Moskow (ANTARA News) - Kementerian Luar Negeri Rusia pada Selasa (8/12) menyampaikan keprihatinannya sehubungan dengan laporan mengenai serangan udara koalisi pimpinan AS terhadap tentara Pemerintah Suriah dan sasaran sipil, ditambah dengan kehadiran militer Turki di Irak.

Empat pesawat tempur koalisi telah menembakkan sembilan rudal ke satu kamp militer Suriah di Provinsi Deir Az-Zour di Suriah Timur, menewaskan tiga prajurit dan melukai 13 orang lagi, kata Kementerian Luar Negeri Suriah, lapor Xinhua/OANA.

Sementara itu Kementerian Luar Negeri Rusia menyatakan satu lagi serangan koalisi terhadap sasaran yang keliru di Provinsi Al-Hasakah di bagian timur-laut Suriah juga merenggut banyak korban sipil.

"Secara umum, peristiwa ini menunjukkan bahwa situasi dalam pertempuran di lapangan melawan apa yang disebut kelompok bersenjata ISIS di Suriah dan Irak memanas," kata Kementerian di Moskow di dalam satu pernyataan daring.

Rusia telah melancarkan serangannya sendiri terhadap gerilyawan Suriah atas permintaan Presiden Bashar al-Assad sejak 30 September, dan berulangkali membantah tuduhan bahwa serangannya ditujukan terhadap oposisi Suriah dan sasaran sipil.

Kementerian Rusia juga menuduh Turki menggelar tentara di dekat Kota Mosul, Irak, dan menyatakan tindakan tersebut adalah "sumber ketegangan tambahan dan sangat sungguh-sungguh.

"Mereka telah tiba tanpa permintaan yang layak atau persetujuan pemerintah yang sah di Irak.
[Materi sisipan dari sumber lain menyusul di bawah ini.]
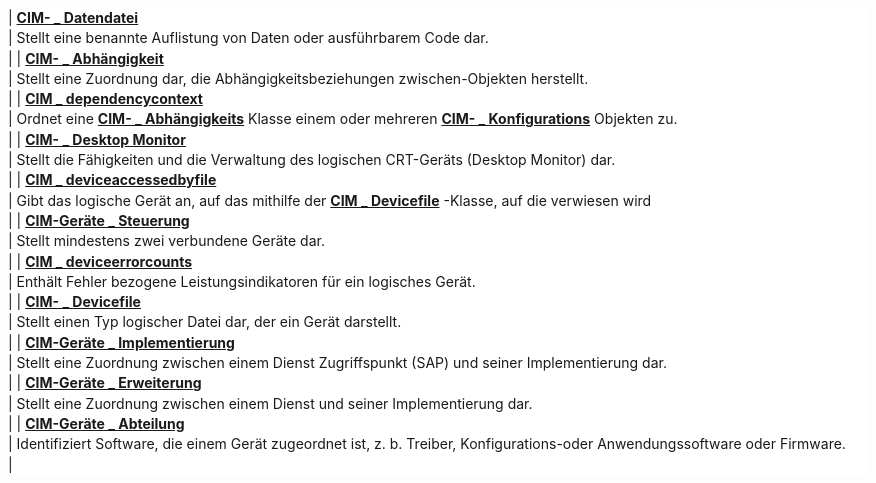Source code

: | [**CIM- \_ Datendatei**](/windows/desktop/CIMWin32Prov/cim-datafile)<br/>                                                         | Stellt eine benannte Auflistung von Daten oder ausführbarem Code dar.<br/>                                                                                                                                                                                                                                                                                                                                  |
| [**CIM- \_ Abhängigkeit**](/windows/desktop/CIMWin32Prov/cim-dependency)<br/>                                                     | Stellt eine Zuordnung dar, die Abhängigkeitsbeziehungen zwischen-Objekten herstellt.<br/>                                                                                                                                                                                                                                                                                                       |
| [**CIM \_ dependencycontext**](/windows/desktop/CIMWin32Prov/cim-dependencycontext)<br/>                                       | Ordnet eine [**CIM- \_ Abhängigkeits**](/windows/desktop/CIMWin32Prov/cim-dependency) Klasse einem oder mehreren [**CIM- \_ Konfigurations**](/windows/desktop/CIMWin32Prov/cim-configuration) Objekten zu.<br/>                                                                                                                                                                                                                                           |
| [**CIM- \_ Desktop Monitor**](/windows/desktop/CIMWin32Prov/cim-desktopmonitor)<br/>                                             | Stellt die Fähigkeiten und die Verwaltung des logischen CRT-Geräts (Desktop Monitor) dar.<br/>                                                                                                                                                                                                                                                                                                       |
| [**CIM \_ deviceaccessedbyfile**](/windows/desktop/CIMWin32Prov/cim-deviceaccessedbyfile)<br/>                                 | Gibt das logische Gerät an, auf das mithilfe der [**CIM \_ Devicefile**](/windows/desktop/CIMWin32Prov/cim-devicefile) -Klasse, auf die verwiesen wird<br/>                                                                                                                                                                                                                                                                        |
| [**CIM-Geräte \_ Steuerung**](/windows/desktop/CIMWin32Prov/cim-deviceconnection)<br/>                                         | Stellt mindestens zwei verbundene Geräte dar.<br/>                                                                                                                                                                                                                                                                                                                                                  |
| [**CIM \_ deviceerrorcounts**](/windows/desktop/CIMWin32Prov/cim-deviceerrorcounts)<br/>                                       | Enthält Fehler bezogene Leistungsindikatoren für ein logisches Gerät.<br/>                                                                                                                                                                                                                                                                                                                                      |
| [**CIM- \_ Devicefile**](/windows/desktop/CIMWin32Prov/cim-devicefile)<br/>                                                     | Stellt einen Typ logischer Datei dar, der ein Gerät darstellt.<br/>                                                                                                                                                                                                                                                                                                                              |
| [**CIM-Geräte \_ Implementierung**](/windows/desktop/CIMWin32Prov/cim-devicesapimplementation)<br/>                           | Stellt eine Zuordnung zwischen einem Dienst Zugriffspunkt (SAP) und seiner Implementierung dar.<br/>                                                                                                                                                                                                                                                                                                  |
| [**CIM-Geräte \_ Erweiterung**](/windows/desktop/CIMWin32Prov/cim-deviceserviceimplementation)<br/>                   | Stellt eine Zuordnung zwischen einem Dienst und seiner Implementierung dar.<br/>                                                                                                                                                                                                                                                                                                                     |
| [**CIM-Geräte \_ Abteilung**](/windows/desktop/CIMWin32Prov/cim-devicesoftware)<br/>                                             | Identifiziert Software, die einem Gerät zugeordnet ist, z. b. Treiber, Konfigurations-oder Anwendungssoftware oder Firmware.<br/>                                                                                                                                                                                                                                                                 |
Kami menganggap kehadiran semacam itu tak dapat diterima," kata Kementerian Rusia di dalam satu pernyataan.

Kementerian Luar Negeri Turki pada Selasa mengkonfirmasi satu batalion komando dikirim ke Kamp Militer Bashiqa di dekat Mosul di Irak Utara akibat meningkatnya bentrokan dengan ISIS, demikian laporan Xinhua . Menurut Kementerian tersebut, Turki telah mengerahkan tentara ke Irak sejak 2014 dan misi pelatihan di Kamp Bashiqa telah dilaksanakan sejak Maret untuk mengalahkan ISIS di Irak.

Pemerintah Irak pada Ahad memberi tentara Turki waktu 48 jam untuk pergi, dan memperingatkan semua tindakan akan dilakukan untuk memelihara kedaulatan nasionalnya setelah itu.
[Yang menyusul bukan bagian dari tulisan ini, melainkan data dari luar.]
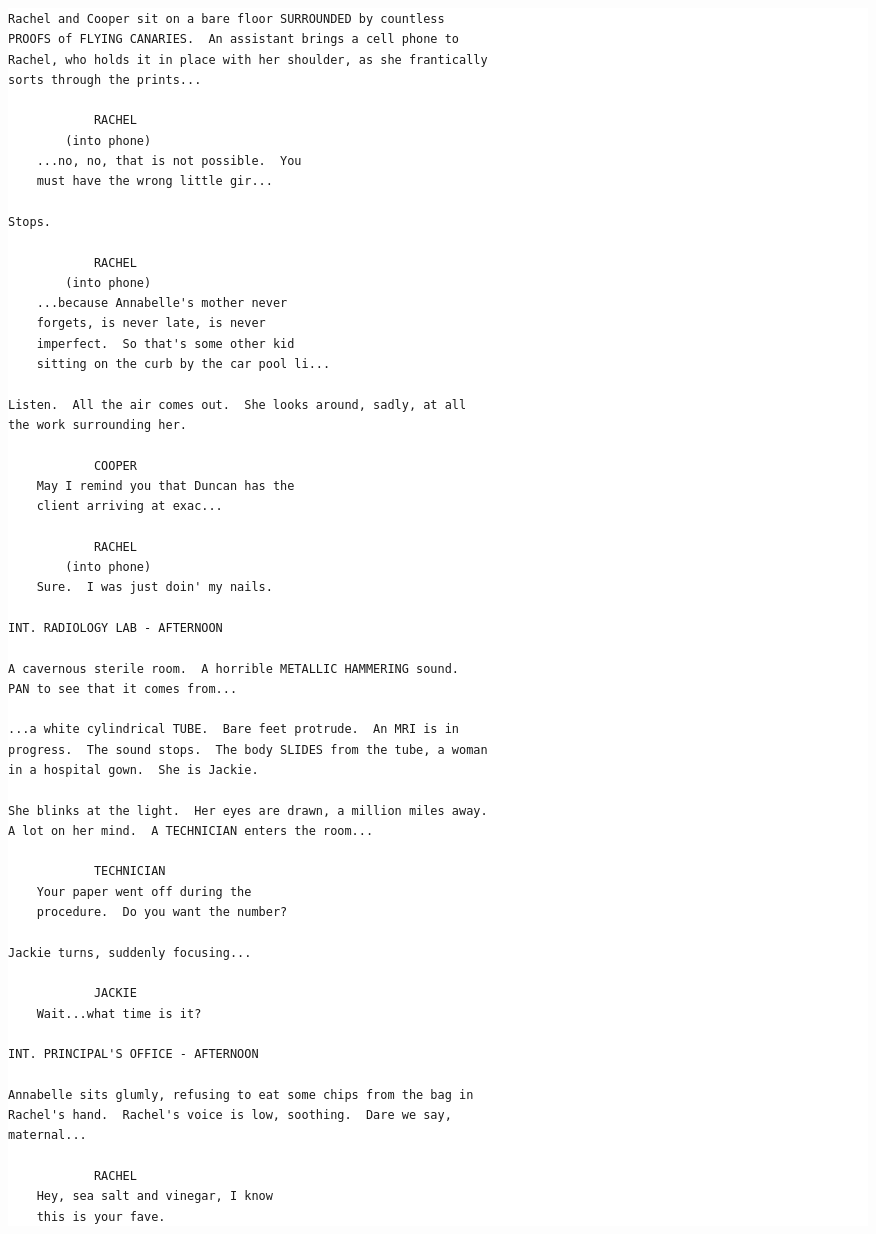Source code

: 	Rachel and Cooper sit on a bare floor SURROUNDED by countless
	PROOFS of FLYING CANARIES.  An assistant brings a cell phone to
	Rachel, who holds it in place with her shoulder, as she frantically
	sorts through the prints...

				RACHEL
			(into phone)
		...no, no, that is not possible.  You
		must have the wrong little gir...

	Stops.

				RACHEL
			(into phone)
		...because Annabelle's mother never
		forgets, is never late, is never
		imperfect.  So that's some other kid
		sitting on the curb by the car pool li...

	Listen.  All the air comes out.  She looks around, sadly, at all
	the work surrounding her.

				COOPER
		May I remind you that Duncan has the
		client arriving at exac...

				RACHEL
			(into phone)
		Sure.  I was just doin' my nails.

	INT. RADIOLOGY LAB - AFTERNOON

	A cavernous sterile room.  A horrible METALLIC HAMMERING sound.
	PAN to see that it comes from...

	...a white cylindrical TUBE.  Bare feet protrude.  An MRI is in
	progress.  The sound stops.  The body SLIDES from the tube, a woman
	in a hospital gown.  She is Jackie.

	She blinks at the light.  Her eyes are drawn, a million miles away.
	A lot on her mind.  A TECHNICIAN enters the room...

				TECHNICIAN
		Your paper went off during the
		procedure.  Do you want the number?

	Jackie turns, suddenly focusing...

				JACKIE
		Wait...what time is it?

	INT. PRINCIPAL'S OFFICE - AFTERNOON

	Annabelle sits glumly, refusing to eat some chips from the bag in
	Rachel's hand.  Rachel's voice is low, soothing.  Dare we say,
	maternal...

				RACHEL
		Hey, sea salt and vinegar, I know
		this is your fave.
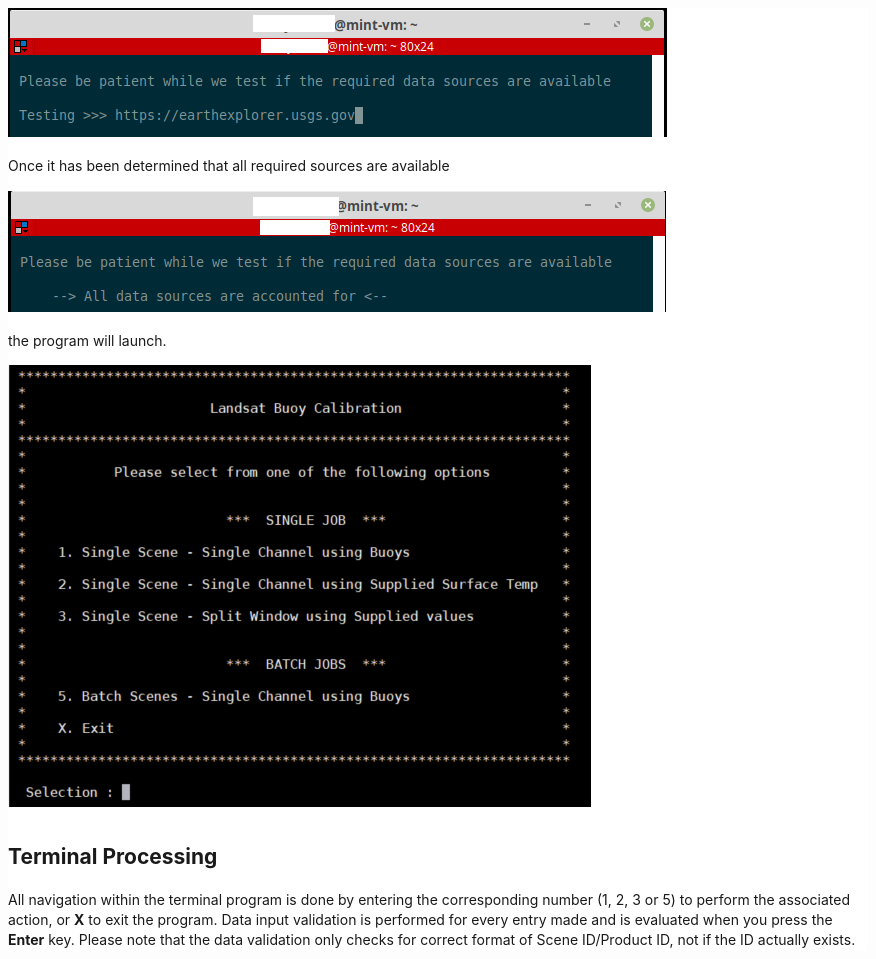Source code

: <img src="manual_images/000_launch_test.png" alt="Source Test" /><br>

Once it has been determined that all required sources are available

<img src="manual_images/001_test_successful.png" alt="Sources Available" /><br>

the program will launch.

<img src="manual_images/terminal/000_program_launch.png" alt="Terminal Launch" /><br>

## Terminal Processing
All navigation within the terminal program is done by entering the corresponding number (1, 2, 3 or 5) to perform the associated action, or <strong>X</strong> to exit the program.  Data input validation is performed for every entry made and is evaluated when you press the <strong>Enter</strong> key.  Please note that the data validation only checks for correct format of Scene ID/Product ID, not if the ID actually exists.
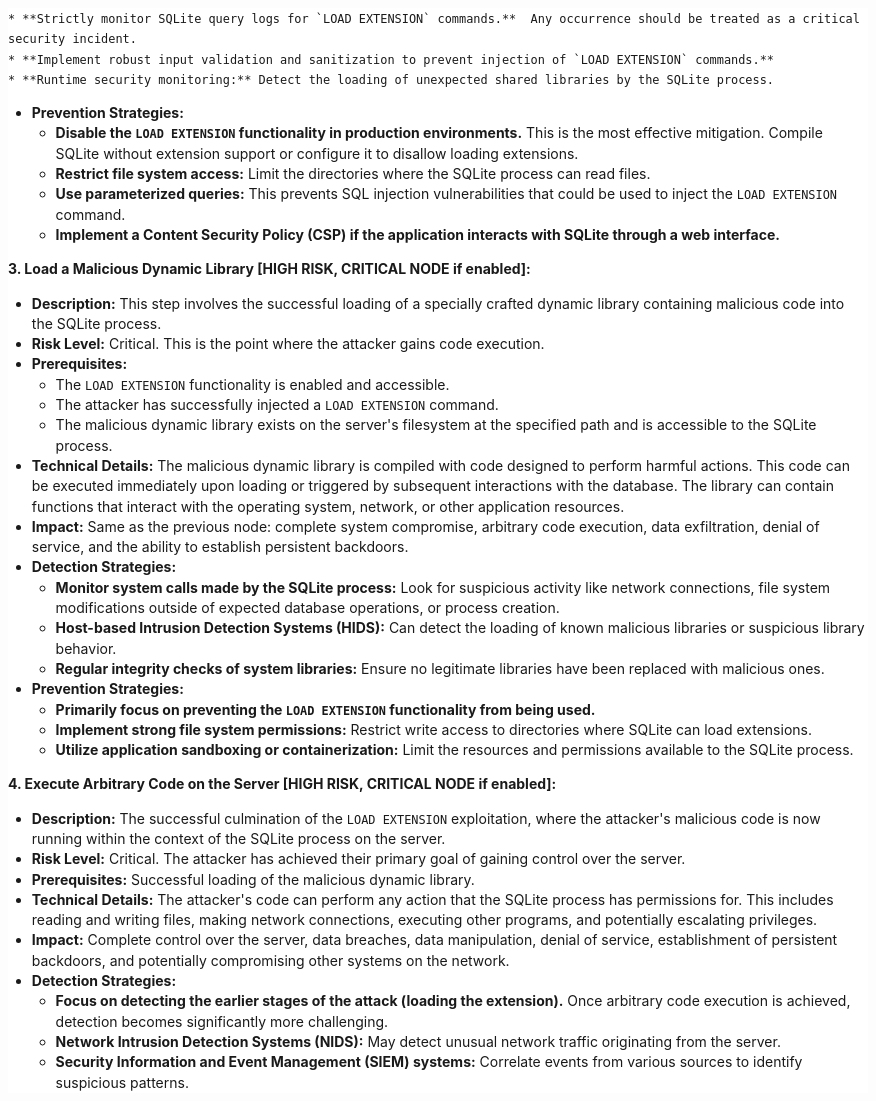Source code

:     * **Strictly monitor SQLite query logs for `LOAD EXTENSION` commands.**  Any occurrence should be treated as a critical security incident.
    * **Implement robust input validation and sanitization to prevent injection of `LOAD EXTENSION` commands.**
    * **Runtime security monitoring:** Detect the loading of unexpected shared libraries by the SQLite process.
* **Prevention Strategies:**
    * **Disable the `LOAD EXTENSION` functionality in production environments.** This is the most effective mitigation. Compile SQLite without extension support or configure it to disallow loading extensions.
    * **Restrict file system access:** Limit the directories where the SQLite process can read files.
    * **Use parameterized queries:** This prevents SQL injection vulnerabilities that could be used to inject the `LOAD EXTENSION` command.
    * **Implement a Content Security Policy (CSP) if the application interacts with SQLite through a web interface.**

**3. Load a Malicious Dynamic Library [HIGH RISK, CRITICAL NODE if enabled]:**

* **Description:** This step involves the successful loading of a specially crafted dynamic library containing malicious code into the SQLite process.
* **Risk Level:** Critical. This is the point where the attacker gains code execution.
* **Prerequisites:**
    * The `LOAD EXTENSION` functionality is enabled and accessible.
    * The attacker has successfully injected a `LOAD EXTENSION` command.
    * The malicious dynamic library exists on the server's filesystem at the specified path and is accessible to the SQLite process.
* **Technical Details:** The malicious dynamic library is compiled with code designed to perform harmful actions. This code can be executed immediately upon loading or triggered by subsequent interactions with the database. The library can contain functions that interact with the operating system, network, or other application resources.
* **Impact:**  Same as the previous node: complete system compromise, arbitrary code execution, data exfiltration, denial of service, and the ability to establish persistent backdoors.
* **Detection Strategies:**
    * **Monitor system calls made by the SQLite process:** Look for suspicious activity like network connections, file system modifications outside of expected database operations, or process creation.
    * **Host-based Intrusion Detection Systems (HIDS):**  Can detect the loading of known malicious libraries or suspicious library behavior.
    * **Regular integrity checks of system libraries:** Ensure no legitimate libraries have been replaced with malicious ones.
* **Prevention Strategies:**
    * **Primarily focus on preventing the `LOAD EXTENSION` functionality from being used.**
    * **Implement strong file system permissions:** Restrict write access to directories where SQLite can load extensions.
    * **Utilize application sandboxing or containerization:** Limit the resources and permissions available to the SQLite process.

**4. Execute Arbitrary Code on the Server [HIGH RISK, CRITICAL NODE if enabled]:**

* **Description:**  The successful culmination of the `LOAD EXTENSION` exploitation, where the attacker's malicious code is now running within the context of the SQLite process on the server.
* **Risk Level:** Critical. The attacker has achieved their primary goal of gaining control over the server.
* **Prerequisites:** Successful loading of the malicious dynamic library.
* **Technical Details:** The attacker's code can perform any action that the SQLite process has permissions for. This includes reading and writing files, making network connections, executing other programs, and potentially escalating privileges.
* **Impact:**  Complete control over the server, data breaches, data manipulation, denial of service, establishment of persistent backdoors, and potentially compromising other systems on the network.
* **Detection Strategies:**
    * **Focus on detecting the earlier stages of the attack (loading the extension).** Once arbitrary code execution is achieved, detection becomes significantly more challenging.
    * **Network Intrusion Detection Systems (NIDS):** May detect unusual network traffic originating from the server.
    * **Security Information and Event Management (SIEM) systems:** Correlate events from various sources to identify suspicious patterns.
Di dalam pernyataan terpisah, wanita Juru Bicara Kementerian Luar Negeri Rusia Maria Zakharova mengatakan bahwa pradini untuk menyelenggarakan babak baru pembicaraan internasional mengenai Suriah di New York, AS, pada 18 Desember. Kementerian tersebut menyampaikan beberapa alasan termasuk tak ada daftar yang dikumpulkan mengenai organisasi gerilyawan yang beroperasi di Suriah dan mereka yang dapat mengirim wakil ke pembicaraan antar-orang Suriah sebagaimana disepakati dalam pertemuan terdahulu --yang diselenggarakan di Wina, Austria, pada 14 November.
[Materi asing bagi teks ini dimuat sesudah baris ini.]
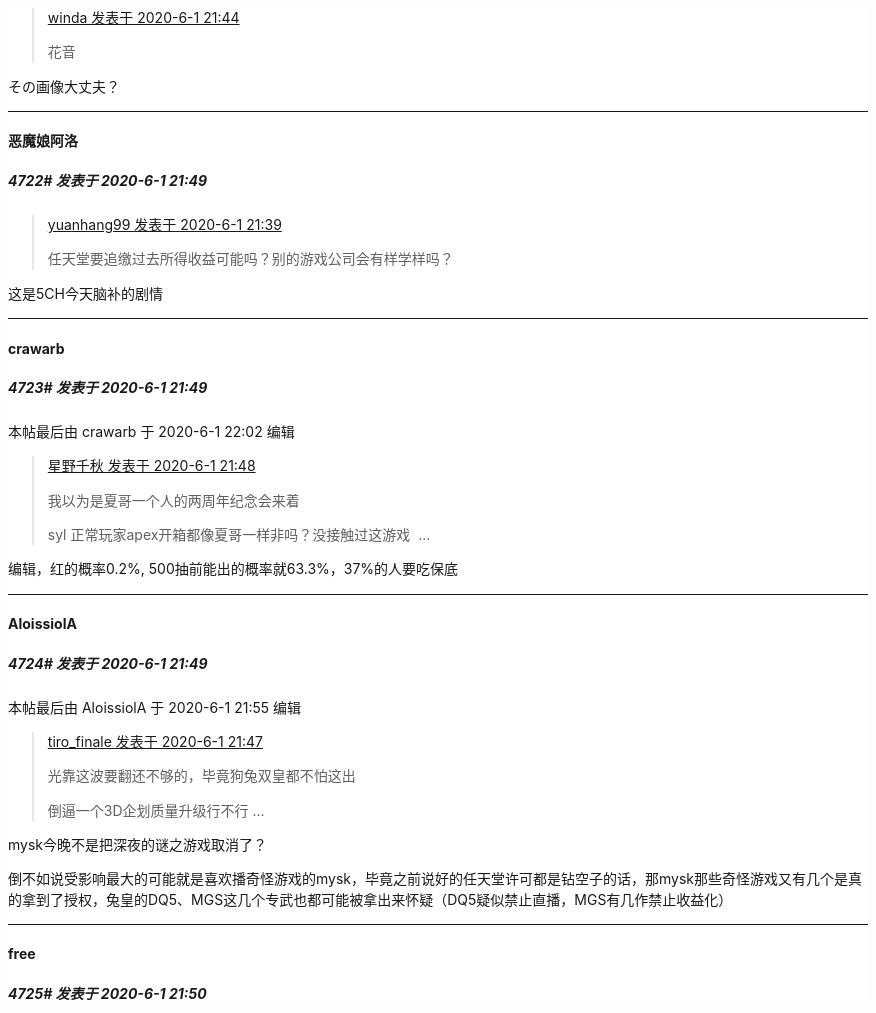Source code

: 
<blockquote><a href="httphttps://bbs.saraba1st.com/2b/forum.php?mod=redirect&amp;goto=findpost&amp;pid=47642625&amp;ptid=1938145" target="_blank">winda 发表于 2020-6-1 21:44</a>

花音</blockquote>
その画像大丈夫？


-----

####  恶魔娘阿洛  
##### 4722#       发表于 2020-6-1 21:49


<blockquote><a href="httphttps://bbs.saraba1st.com/2b/forum.php?mod=redirect&amp;goto=findpost&amp;pid=47642559&amp;ptid=1938145" target="_blank">yuanhang99 发表于 2020-6-1 21:39</a>

任天堂要追缴过去所得收益可能吗？别的游戏公司会有样学样吗？</blockquote>
这是5CH今天脑补的剧情


-----

####  crawarb  
##### 4723#       发表于 2020-6-1 21:49


 本帖最后由 crawarb 于 2020-6-1 22:02 编辑 
<blockquote><a href="httphttps://bbs.saraba1st.com/2b/forum.php?mod=redirect&amp;goto=findpost&amp;pid=47642677&amp;ptid=1938145" target="_blank">星野千秋 发表于 2020-6-1 21:48</a>

我以为是夏哥一个人的两周年纪念会来着

syl 正常玩家apex开箱都像夏哥一样非吗？没接触过这游戏  ...</blockquote>
编辑，红的概率0.2%, 500抽前能出的概率就63.3%，37%的人要吃保底


-----

####  AloissiolA  
##### 4724#       发表于 2020-6-1 21:49


 本帖最后由 AloissiolA 于 2020-6-1 21:55 编辑 
<blockquote><a href="httphttps://bbs.saraba1st.com/2b/forum.php?mod=redirect&amp;goto=findpost&amp;pid=47642662&amp;ptid=1938145" target="_blank">tiro_finale 发表于 2020-6-1 21:47</a>

光靠这波要翻还不够的，毕竟狗兔双皇都不怕这出

倒逼一个3D企划质量升级行不行 ...</blockquote>
mysk今晚不是把深夜的谜之游戏取消了？


倒不如说受影响最大的可能就是喜欢播奇怪游戏的mysk，毕竟之前说好的任天堂许可都是钻空子的话，那mysk那些奇怪游戏又有几个是真的拿到了授权，兔皇的DQ5、MGS这几个专武也都可能被拿出来怀疑（DQ5疑似禁止直播，MGS有几作禁止收益化）


-----

####  free  
##### 4725#       发表于 2020-6-1 21:50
"Selama pekerjaan rumah ini, yang dilakukan oleh para peserta pembicaraan tersebut, tidak dikerjakan, itu akan kontra-produktif sebagaimana kami memandangnya, untuk menyelenggarakan pertemuan menteri," kata Zakharova.

Semua pihak bertemu pada dua babak pertemuan terdahulu, yang diselenggarakan di Wina pada penghujung Oktober dan pertengahan November, untuk menghasilkan peta jalan guna mengakhiri perang hampir-lima tahun di Suriah, yang telah menewaskan 250.000 orang dan memicu krisis pengungsi di Timur Tengah dan Eropa. Mereka sepakat untuk mengadakan babak berikutnya pertemuan di New York pada 18 Desember.

Sekretaris Jenderal PBB Ban Ki-moon pada Kamis (3/12) mengatakan "negara anggota melakukan koordinasi sangat erat" untuk membuka babak baru pembicaraan internasional mengenai Suriah di New York sebagaimana dijadwalkan.